Il mondo dovrà far fronte alla penuria crescente d’acqua dolce e alla crescita della domanda di cibo nelle aree urbane. Le guerre del futuro secondo Earth Policy Institute non saranno più fatte in nome del petrolio, ma dell’acqua e del cibo. Si sussurra che una delle ragioni dell’onnipresenza occidentale in Afghanistan sarebbe dovuta alla presenza nel suo sottosuolo di una delle più grandi riserve d’acqua dolce al mondo.
Le vertical farm consumano solo il 5% dell’acqua adoperata dall’agricoltura tradizionale, che consuma ben il 70% di tutta l’acqua utilizzata. Le fattorie verticali non sono destinate a eliminare i sistemi di agricoltura in terra, ma potrebbero mettere un freno alla deforestazione attuale, dovuta in gran parte, secondo Dickson Despommier, alla creazione di nuovi campi coltivabili, vedi lo scempio dell’Amazzonia.
L’unico neo, come ammette lo stesso Despommier, risiede nel costo di centinaia di milioni di dollari per costruire un’azienda agricola a forma di grattacielo. Però secondo alcune stime, e dopo il compimento di un vasto programma di ricerca sull’argomento, l’agricoltura urbana potrebbe fornire approvvigionamenti alimentari per il 60% della popolazione urbana al 2030.
Le vertical farm, che si basano esclusivamente su tecniche di coltivazione biologica idroponica saranno quindi le fattorie del futuro? Insomma, alcuni architetti decenni fa volevano costruire le città in campagna. Oggi invece, sognano di inserire le fattorie in città.

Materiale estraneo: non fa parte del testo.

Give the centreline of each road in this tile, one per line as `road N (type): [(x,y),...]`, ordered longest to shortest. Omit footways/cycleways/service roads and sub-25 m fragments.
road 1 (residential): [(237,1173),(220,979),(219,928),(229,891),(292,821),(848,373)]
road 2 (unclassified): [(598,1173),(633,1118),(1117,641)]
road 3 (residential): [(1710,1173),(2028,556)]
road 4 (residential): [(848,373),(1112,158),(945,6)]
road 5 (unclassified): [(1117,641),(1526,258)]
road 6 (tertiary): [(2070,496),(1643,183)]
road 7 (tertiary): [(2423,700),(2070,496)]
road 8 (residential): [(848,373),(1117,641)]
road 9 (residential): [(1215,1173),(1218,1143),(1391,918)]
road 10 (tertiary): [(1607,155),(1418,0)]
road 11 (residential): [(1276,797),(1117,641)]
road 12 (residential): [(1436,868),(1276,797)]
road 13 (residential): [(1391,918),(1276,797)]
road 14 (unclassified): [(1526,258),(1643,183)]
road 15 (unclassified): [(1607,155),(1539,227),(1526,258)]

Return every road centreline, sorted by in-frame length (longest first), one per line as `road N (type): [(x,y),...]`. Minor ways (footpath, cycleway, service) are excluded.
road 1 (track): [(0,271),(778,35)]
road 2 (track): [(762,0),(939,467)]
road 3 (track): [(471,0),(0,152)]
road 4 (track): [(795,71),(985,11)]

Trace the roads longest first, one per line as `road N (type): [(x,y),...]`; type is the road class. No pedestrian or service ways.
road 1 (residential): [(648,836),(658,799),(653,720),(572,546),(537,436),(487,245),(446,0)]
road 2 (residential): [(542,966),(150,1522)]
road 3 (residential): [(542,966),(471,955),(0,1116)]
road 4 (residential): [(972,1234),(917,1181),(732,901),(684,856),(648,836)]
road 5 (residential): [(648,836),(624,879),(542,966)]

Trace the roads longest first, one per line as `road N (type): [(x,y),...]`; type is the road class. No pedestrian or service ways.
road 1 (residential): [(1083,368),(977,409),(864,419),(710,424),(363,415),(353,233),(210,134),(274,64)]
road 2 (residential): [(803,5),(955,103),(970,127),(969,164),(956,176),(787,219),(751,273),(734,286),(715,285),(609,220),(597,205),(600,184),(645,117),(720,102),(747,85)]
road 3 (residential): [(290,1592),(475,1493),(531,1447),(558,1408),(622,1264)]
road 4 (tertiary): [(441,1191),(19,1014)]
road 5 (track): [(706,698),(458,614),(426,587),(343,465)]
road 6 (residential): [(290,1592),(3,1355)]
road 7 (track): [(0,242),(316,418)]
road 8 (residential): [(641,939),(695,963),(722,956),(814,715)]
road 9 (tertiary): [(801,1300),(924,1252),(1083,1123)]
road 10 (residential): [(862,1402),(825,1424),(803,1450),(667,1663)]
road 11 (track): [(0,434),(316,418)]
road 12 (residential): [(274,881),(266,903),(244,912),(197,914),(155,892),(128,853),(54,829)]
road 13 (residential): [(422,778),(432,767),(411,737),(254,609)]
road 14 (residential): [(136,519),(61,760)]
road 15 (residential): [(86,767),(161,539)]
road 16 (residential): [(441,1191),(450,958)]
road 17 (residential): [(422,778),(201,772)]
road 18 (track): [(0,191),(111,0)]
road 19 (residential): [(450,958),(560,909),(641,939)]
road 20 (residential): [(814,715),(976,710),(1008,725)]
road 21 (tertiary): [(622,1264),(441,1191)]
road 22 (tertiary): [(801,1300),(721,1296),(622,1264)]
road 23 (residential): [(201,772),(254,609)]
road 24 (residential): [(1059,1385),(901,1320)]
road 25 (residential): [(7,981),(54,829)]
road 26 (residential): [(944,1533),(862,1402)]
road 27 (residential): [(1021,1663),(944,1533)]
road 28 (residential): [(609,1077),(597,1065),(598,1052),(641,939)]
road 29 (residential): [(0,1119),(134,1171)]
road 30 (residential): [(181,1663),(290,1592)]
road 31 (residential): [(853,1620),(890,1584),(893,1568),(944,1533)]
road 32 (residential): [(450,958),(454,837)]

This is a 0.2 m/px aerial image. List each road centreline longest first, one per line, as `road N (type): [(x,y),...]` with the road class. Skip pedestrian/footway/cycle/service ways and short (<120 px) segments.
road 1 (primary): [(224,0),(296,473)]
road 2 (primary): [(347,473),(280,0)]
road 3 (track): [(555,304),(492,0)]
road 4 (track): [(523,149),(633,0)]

Le idee di Dickson Despommier hanno ispirato, infatti, diversi architetti di tutto il mondo.
Due dei tre progetti presentati, vedono l’Italia in prima linea con Skyland, ideato e promosso dall’Enea, in vista dell’Expo 2015 di Milano, e l’originale Seawater Vertical Farm a Dubai, progettato dal veneto Studiomobile degli architetti Cristiana Favretto e Antonio Girardi, che lavorano come un atelier rinascimentale, credendo nel coinvolgimento personale nel processo di ricerca. «L’idea di Skyland ci è venuta dopo essere stati interpellati dall’amministrazione di Ragusa in Sicilia, che era preoccupata dai chilometri di serre che deturpavano le coste», spiega l’architetto Gabriella Funaro, progettista con l’architetto Giulio Mizzoni dello Skyland. Il terzo progetto, invece, si chiama Dragonfly, ovvero una fattoria nel cuore di New York, progettata dal visionario architetto belga Vincent Callebaut che non è al suo primo concept futurista.